Indígenas norte-americanos têm ocupado a área do cânion e suas cavernas desde 2100 antes de Cristo. A tribo pueblo, a propósito, considerava o local um sítio sagrado e realizava peregrinações até lá. Os homens brancos só chegaram ao Grand Canyon em 1540: era um grupo de espanhóis da expedição de Francisco de Coronado, liderado por García López de Cárdenas, que procurava as míticas (e ricas) sete cidades de Cibola.

Viajar no lombo de mulas é uma das maneiras tradicionais de explorar o Grand Canyon (Foto: iStockphotos)

Exploração difícil

As dificuldades para explorar esse território eram tão grandes que uma expedição completa só chegaria ao local em 1869. Nesse ano, o americano John Wesley Powell e outros nove companheiros saíram do estado do Wyoming, ao norte, e desceram pelo rio Colorado até a sua foz – só dois integrantes do grupo completaram a viagem. Duas explorações posteriores, em 1871 e 1872, ajudaram Powell a elaborar o livro “Exploração do Rio Colorado do Oeste e Seus Tributários”, o primeiro documento a revelar – em texto e nas duas ilustrações feitas por Thomas Moran – as riquezas ocultas naquela região.

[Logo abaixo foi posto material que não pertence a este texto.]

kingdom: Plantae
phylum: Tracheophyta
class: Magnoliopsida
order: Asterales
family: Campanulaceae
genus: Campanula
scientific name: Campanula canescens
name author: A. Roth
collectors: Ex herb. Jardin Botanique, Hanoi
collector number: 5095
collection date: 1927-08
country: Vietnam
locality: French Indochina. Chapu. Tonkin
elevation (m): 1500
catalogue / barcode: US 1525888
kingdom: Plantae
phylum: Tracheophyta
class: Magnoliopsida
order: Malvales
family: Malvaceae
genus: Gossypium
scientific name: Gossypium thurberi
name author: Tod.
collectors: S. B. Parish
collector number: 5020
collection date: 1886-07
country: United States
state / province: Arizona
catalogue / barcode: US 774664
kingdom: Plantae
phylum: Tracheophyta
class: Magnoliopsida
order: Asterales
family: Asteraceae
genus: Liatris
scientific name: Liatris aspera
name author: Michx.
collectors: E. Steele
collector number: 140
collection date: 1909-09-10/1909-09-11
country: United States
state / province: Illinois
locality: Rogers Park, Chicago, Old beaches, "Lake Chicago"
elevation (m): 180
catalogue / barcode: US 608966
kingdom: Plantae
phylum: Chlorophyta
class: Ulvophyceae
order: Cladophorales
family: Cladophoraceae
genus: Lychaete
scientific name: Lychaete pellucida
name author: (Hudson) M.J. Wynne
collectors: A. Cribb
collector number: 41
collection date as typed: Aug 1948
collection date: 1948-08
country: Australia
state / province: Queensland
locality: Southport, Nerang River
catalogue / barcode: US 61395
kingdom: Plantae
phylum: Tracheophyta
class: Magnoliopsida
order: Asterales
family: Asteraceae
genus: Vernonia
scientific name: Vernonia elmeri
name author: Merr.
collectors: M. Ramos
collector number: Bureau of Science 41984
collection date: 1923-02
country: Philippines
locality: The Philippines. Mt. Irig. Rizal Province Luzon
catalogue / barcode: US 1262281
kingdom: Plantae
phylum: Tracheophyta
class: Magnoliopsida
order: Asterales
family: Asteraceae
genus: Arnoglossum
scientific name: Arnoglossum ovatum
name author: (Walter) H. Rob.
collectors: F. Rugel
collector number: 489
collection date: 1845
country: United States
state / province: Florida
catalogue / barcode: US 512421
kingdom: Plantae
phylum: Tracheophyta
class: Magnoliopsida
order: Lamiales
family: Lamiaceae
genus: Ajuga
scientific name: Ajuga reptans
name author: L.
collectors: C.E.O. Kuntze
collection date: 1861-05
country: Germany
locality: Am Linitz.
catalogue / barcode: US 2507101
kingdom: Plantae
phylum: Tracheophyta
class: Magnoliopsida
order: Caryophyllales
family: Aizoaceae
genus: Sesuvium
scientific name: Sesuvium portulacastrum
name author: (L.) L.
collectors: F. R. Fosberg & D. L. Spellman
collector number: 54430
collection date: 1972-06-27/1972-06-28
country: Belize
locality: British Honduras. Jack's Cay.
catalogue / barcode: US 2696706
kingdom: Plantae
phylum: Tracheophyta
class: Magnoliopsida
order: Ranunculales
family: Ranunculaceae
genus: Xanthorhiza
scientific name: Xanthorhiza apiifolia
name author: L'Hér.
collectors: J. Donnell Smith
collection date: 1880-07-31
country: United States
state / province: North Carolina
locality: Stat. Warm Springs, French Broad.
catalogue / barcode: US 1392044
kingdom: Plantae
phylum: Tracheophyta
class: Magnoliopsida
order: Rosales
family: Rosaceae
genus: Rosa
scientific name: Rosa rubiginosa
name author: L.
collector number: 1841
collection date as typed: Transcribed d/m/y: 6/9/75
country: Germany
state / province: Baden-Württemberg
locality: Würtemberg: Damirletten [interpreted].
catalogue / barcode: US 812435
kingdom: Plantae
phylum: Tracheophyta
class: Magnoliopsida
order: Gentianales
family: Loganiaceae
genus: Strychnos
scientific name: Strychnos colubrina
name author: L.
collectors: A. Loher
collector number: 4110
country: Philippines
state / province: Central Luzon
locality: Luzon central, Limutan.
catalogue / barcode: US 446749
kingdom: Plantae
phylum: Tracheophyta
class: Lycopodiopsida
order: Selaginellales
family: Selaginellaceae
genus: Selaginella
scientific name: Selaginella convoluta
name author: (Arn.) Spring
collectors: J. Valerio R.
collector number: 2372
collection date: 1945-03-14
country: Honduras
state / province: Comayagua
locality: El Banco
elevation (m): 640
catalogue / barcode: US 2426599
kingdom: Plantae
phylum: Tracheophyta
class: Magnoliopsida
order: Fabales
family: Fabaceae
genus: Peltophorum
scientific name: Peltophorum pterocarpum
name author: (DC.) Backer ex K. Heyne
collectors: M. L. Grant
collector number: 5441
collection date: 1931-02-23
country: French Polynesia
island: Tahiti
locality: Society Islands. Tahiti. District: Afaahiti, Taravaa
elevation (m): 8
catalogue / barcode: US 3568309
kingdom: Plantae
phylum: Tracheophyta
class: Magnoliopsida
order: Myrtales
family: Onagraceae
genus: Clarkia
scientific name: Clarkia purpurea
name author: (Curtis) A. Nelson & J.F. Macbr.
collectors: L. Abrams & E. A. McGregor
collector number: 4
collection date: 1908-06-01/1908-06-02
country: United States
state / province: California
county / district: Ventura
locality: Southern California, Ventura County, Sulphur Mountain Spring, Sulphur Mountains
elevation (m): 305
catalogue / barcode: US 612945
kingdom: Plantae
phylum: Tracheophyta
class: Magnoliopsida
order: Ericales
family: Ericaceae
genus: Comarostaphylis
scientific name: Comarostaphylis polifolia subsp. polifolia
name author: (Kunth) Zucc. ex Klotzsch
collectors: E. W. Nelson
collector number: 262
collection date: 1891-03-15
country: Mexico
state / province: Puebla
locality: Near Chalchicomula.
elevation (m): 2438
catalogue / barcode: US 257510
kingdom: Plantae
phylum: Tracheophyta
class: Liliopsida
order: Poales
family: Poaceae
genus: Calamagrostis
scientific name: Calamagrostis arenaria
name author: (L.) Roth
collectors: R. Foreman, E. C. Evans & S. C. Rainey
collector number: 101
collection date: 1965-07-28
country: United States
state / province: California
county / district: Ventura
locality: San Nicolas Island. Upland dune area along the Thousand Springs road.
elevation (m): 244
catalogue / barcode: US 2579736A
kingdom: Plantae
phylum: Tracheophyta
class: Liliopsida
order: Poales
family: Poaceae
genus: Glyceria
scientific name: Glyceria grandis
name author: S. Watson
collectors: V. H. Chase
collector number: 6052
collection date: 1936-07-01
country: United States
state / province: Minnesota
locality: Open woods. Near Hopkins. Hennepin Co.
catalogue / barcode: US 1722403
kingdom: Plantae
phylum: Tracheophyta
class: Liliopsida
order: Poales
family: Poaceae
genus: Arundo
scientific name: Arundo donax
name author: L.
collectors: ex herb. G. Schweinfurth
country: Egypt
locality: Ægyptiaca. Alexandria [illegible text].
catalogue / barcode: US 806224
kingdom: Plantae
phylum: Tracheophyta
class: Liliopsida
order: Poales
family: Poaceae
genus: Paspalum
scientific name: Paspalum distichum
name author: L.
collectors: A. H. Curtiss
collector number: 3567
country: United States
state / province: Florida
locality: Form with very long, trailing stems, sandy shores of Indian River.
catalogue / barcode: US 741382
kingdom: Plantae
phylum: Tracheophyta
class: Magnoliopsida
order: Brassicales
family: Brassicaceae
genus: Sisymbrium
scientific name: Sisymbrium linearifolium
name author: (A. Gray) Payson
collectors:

Os voos a bordo de helicópteros permitem uma visão mais abrangente do cânion (Foto: iStockphotos)

A preservação do lugar foi inicialmente preterida em troca do estabelecimento de empreendimentos econômicos, como a mineração de cobre, prata, platina e amianto. Apenas em 1919 surgiu o Parque Nacional do Grand Canyon, destinado a cuidar da área e das três reservas indígenas ali mantidas. A cada ano, cerca de 6 milhões de pessoas visitam a área, o segundo maior público entre os parques nacionais americanos.

É mais fácil chegar ao parque pelo lado sul, que permanece aberto o ano inteiro (o lado norte fica fechado de meados de outubro a meados de maio), a partir da estrada que sai próxima à cidade de Williams. Paga-se uma pequena taxa para entrar, e a partir daí há um sem-número de atividades a escolher, desde simplesmente apreciar as vistas até sobrevoar a região de helicóptero ou descer as encostas e explorar o interior do cânion, visitando, por exemplo, as reservas indígenas ali existentes ou navegando pelo rio Colorado. Para isso, naturalmente, é necessário programar tudo com antecedência – as acomodações dentro do cânion são limitadas (e quem quer acampar precisa de permissão prévia).

As paredes que cercam o rio Colorado na região chegam a 1.800 metros de altura (Foto: iStockphotos)

Mesmo para os que tiverem pouco tempo e só puderem ficar nas bordas da formação por algumas horas, a visita já vale a pena. Não há como não se encantar, por exemplo, com a deslumbrante mudança de cores nas encostas durante a alvorada ou o pôr do sol. Nesse simples momento, até mesmo o turista mais apressado poderá viver um episódio de emergência espiritual daqueles que Stanislav Grof descreve.